Les marchés actions cash connaissent d'importants bouleversements en raison de la chute des volumes d'échanges et de l'inflation des coûts réglementaires. Ces changements ont entraîné - au mieux - des marges très ténues, que peinent à atteindre les plus petits acteurs, face aux colosses de Wall Street comme JPMorgan, Goldman Sachs et Morgan Stanley. L'Europe a été encore plus sévèrement touchée par les règles introduites en 2018, qui dissocient la négociation des autres services de courtage tels que la recherche et les présentations aux investisseurs. Une décision qui a plombé les performances financières de nombreux acteurs, qui ont réduit à tours de bras leurs équipes.

Pression supplémentaire

Cette année, tous les segments actions sont en repli en Europe. Les revenus européens du trading actions ont chuté de 15 à 17% au premier semestre de l'année par rapport à la même période un an plus tôt, selon les données compilées par Coalition Development. Cela implique que plusieurs établissements fonctionnent en marges négatives. Les acteurs sont également touchés par le développement de la gestion passive (ETF, fonds indiciels), dont la part ne cesse de croître. Jefferies a récemment calculé que ces deux véhicules d'investissement sont passés de moins de 700 Mds$ avant 2008 à plus de 5 000 Mds$ en 2018.

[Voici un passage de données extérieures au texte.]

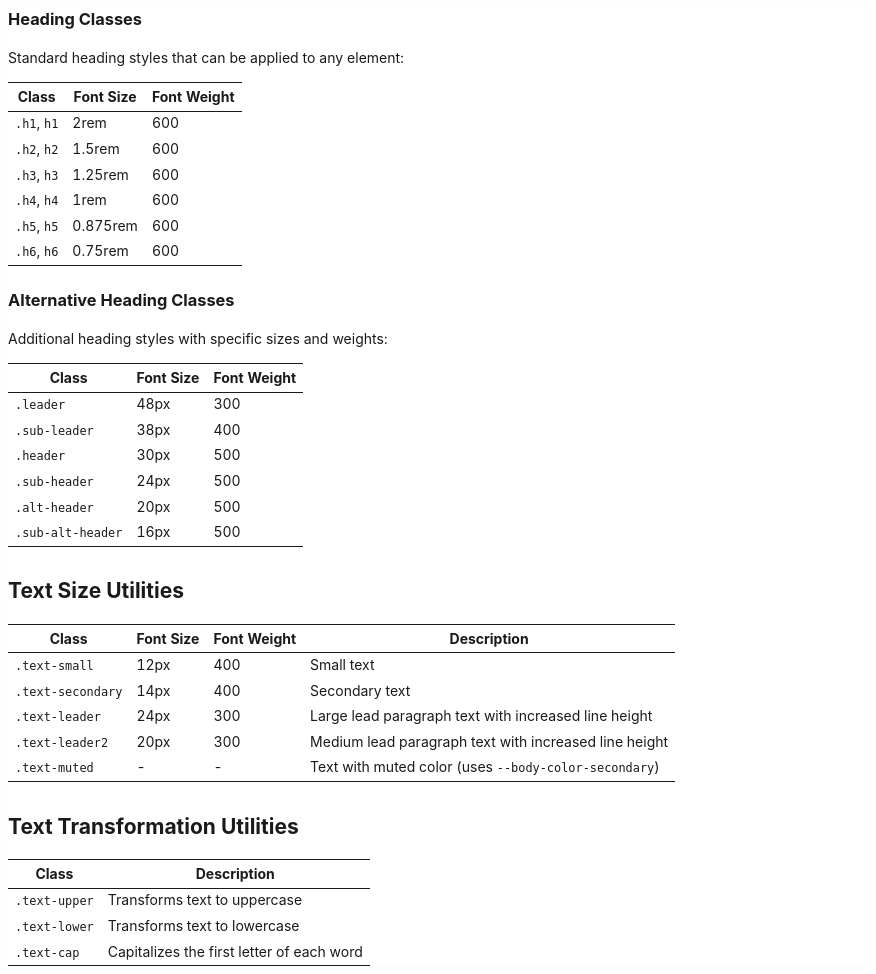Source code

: ### Heading Classes

Standard heading styles that can be applied to any element:

| Class | Font Size | Font Weight |
|-------|-----------|-------------|
| `.h1`, `h1` | 2rem | 600 |
| `.h2`, `h2` | 1.5rem | 600 |
| `.h3`, `h3` | 1.25rem | 600 |
| `.h4`, `h4` | 1rem | 600 |
| `.h5`, `h5` | 0.875rem | 600 |
| `.h6`, `h6` | 0.75rem | 600 |

### Alternative Heading Classes

Additional heading styles with specific sizes and weights:

| Class | Font Size | Font Weight |
|-------|-----------|-------------|
| `.leader` | 48px | 300 |
| `.sub-leader` | 38px | 400 |
| `.header` | 30px | 500 |
| `.sub-header` | 24px | 500 |
| `.alt-header` | 20px | 500 |
| `.sub-alt-header` | 16px | 500 |

## Text Size Utilities

| Class | Font Size | Font Weight | Description |
|-------|-----------|-------------|-------------|
| `.text-small` | 12px | 400 | Small text |
| `.text-secondary` | 14px | 400 | Secondary text |
| `.text-leader` | 24px | 300 | Large lead paragraph text with increased line height |
| `.text-leader2` | 20px | 300 | Medium lead paragraph text with increased line height |
| `.text-muted` | - | - | Text with muted color (uses `--body-color-secondary`) |

## Text Transformation Utilities

| Class | Description |
|-------|-------------|
| `.text-upper` | Transforms text to uppercase |
| `.text-lower` | Transforms text to lowercase |
| `.text-cap` | Capitalizes the first letter of each word |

Ce changement, conjugué au contexte de taux d'intérêt faibles ou négatifs et aux modifications apportées à la réglementation après 2008, a considérablement réduit les bénéfices et exerce de fortes pressions sur les hauts managements des petites et moyennes banques pour qu'ils justifient le maintien de leurs opérations sur actions dans d'autres régions avec des marges nulles ou négatives.

Les cinq premières banques américaines, les trois précitées plus Citigroup et Bank of America Merrill Lynch, n'ont cessé de croître face à leurs rivales européennes ces cinq dernières années, avec une part de marché de 59,1% au premier semestre 2019, contre 46% en 2014.

Des accords en vue

Bien que Macquarie ne soit pas la première banque à signaler ses projets de sortie du marché des actions cette année, ni même la plus importante puisque la Deutsche Bank a des plans à peu près identiques, la décision surprend car l'établissement embauchait encore récemment à Londres. Une recherche effectuée par Reuters sur le site de réseautage LinkedIn pour le personnel de Macquarie Group basé à Londres a identifié 38 employés dont le titre de poste montrait un lien clair avec l'équipe actions, dont 20 avaient démarré en 2018 ou 2019.

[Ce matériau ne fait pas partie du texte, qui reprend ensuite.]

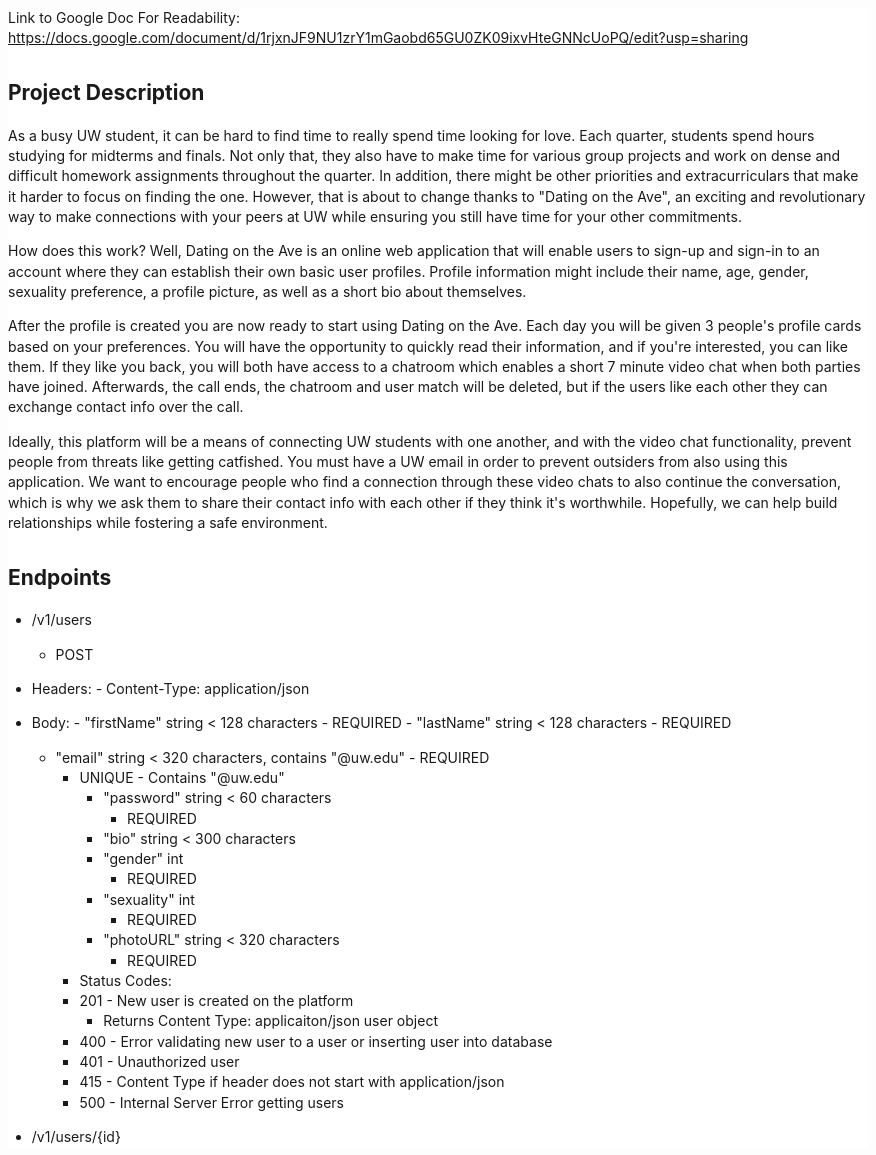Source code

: Link to Google Doc For Readability: https://docs.google.com/document/d/1rjxnJF9NU1zrY1mGaobd65GU0ZK09ixvHteGNNcUoPQ/edit?usp=sharing

Project Description
-------------------

As a busy UW student, it can be hard to find time to really spend time looking for love. Each quarter, students spend hours studying for midterms and finals. Not only that, they also have to make time for various group projects and work on dense and difficult homework assignments throughout the quarter. In addition, there might be other priorities and extracurriculars that make it harder to focus on finding the one. However, that is about to change thanks to "Dating on the Ave", an exciting and revolutionary way to make connections with your peers at UW while ensuring you still have time for your other commitments.

How does this work? Well, Dating on the Ave is an online web application that will enable users to sign-up and sign-in to an account where they can establish their own basic user profiles. Profile information might include their name, age, gender, sexuality preference, a profile picture, as well as a short bio about themselves.

After the profile is created you are now ready to start using Dating on the Ave. Each day you will be given 3 people's profile cards based on your preferences. You will have the opportunity to quickly read their information, and if you're interested, you can like them. If they like you back, you will both have access to a chatroom which enables a short 7 minute video chat when both parties have joined. Afterwards, the call ends, the chatroom and user match will be deleted, but if the users like each other they can exchange contact info over the call.

Ideally, this platform will be a means of connecting UW students with one another, and with the video chat functionality, prevent people from threats like getting catfished. You must have a UW email in order to prevent outsiders from also using this application. We want to encourage people who find a connection through these video chats to also continue the conversation, which is why we ask them to share their contact info with each other if they think it's worthwhile. Hopefully, we can help build relationships while fostering a safe environment.

Endpoints
---------------------

  -   /v1/users

      -   POST
-   Headers: 
          -   Content-Type: application/json
-   Body:
            -   "firstName" string < 128 characters
        -   REQUIRED
            -   "lastName" string < 128 characters
                -   REQUIRED
    -   "email" string < 320 characters, contains "@uw.edu"
                -   REQUIRED
        -   UNIQUE
                -   Contains "@uw.edu"
            -   "password" string < 60 characters
                -   REQUIRED
            -   "bio" string < 300 characters
            -   "gender" int
                -   REQUIRED
            -   "sexuality" int
                -   REQUIRED
            -   "photoURL" string < 320 characters
                -   REQUIRED
        -   Status Codes:
          -   201 - New user is created on the platform
              -   Returns Content Type: applicaiton/json user object
          -   400 - Error validating new user to a user or inserting user into database
          -   401 - Unauthorized user
          -   415 - Content Type if header does not start with application/json
          -   500 - Internal Server Error getting users
-   /v1/users/{id}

L'annonce est pourtant intervenue alors que l'établissement a enregistré des bénéfices records. Mais le directeur financier de la banque a expliqué qu'il ne voyait pas une rentabilité suffisante sur ces activités, que ce soit en Europe ou aux Etats-Unis. La décision entraînera une centaine de suppressions de postes. Mais les clients de la banque australienne ne se retrouveront pas le bec dans l'eau en Europe, puisqu'un accord a été trouvé avec Kepler Cheuvreux pour assurer la transition. En échange, la clientèle asiatique du groupe français bénéficiera des services de Macquarie.

Les intervenants de marché voient dans la volte-face de l'établissement un signe que de nouvelles transactions vont se dessiner dans le secteur, même si le mouvement de consolidation déjà annoncé par le passé n'avait pas vraiment eu lieu, hormis quelques accords sporadiques comme l'externalisation par BNP Paribas de ses activités sur action en Asie, en 2016.

Les données de Coalition Development montrent que les suppressions de postes se sont accélérées dans la branche cash actions au cours du premier semestre 2019 : elles ont été deux fois plus nombreuses sur le seul 1er semestre 2020 que sur chacune des trois dernières années.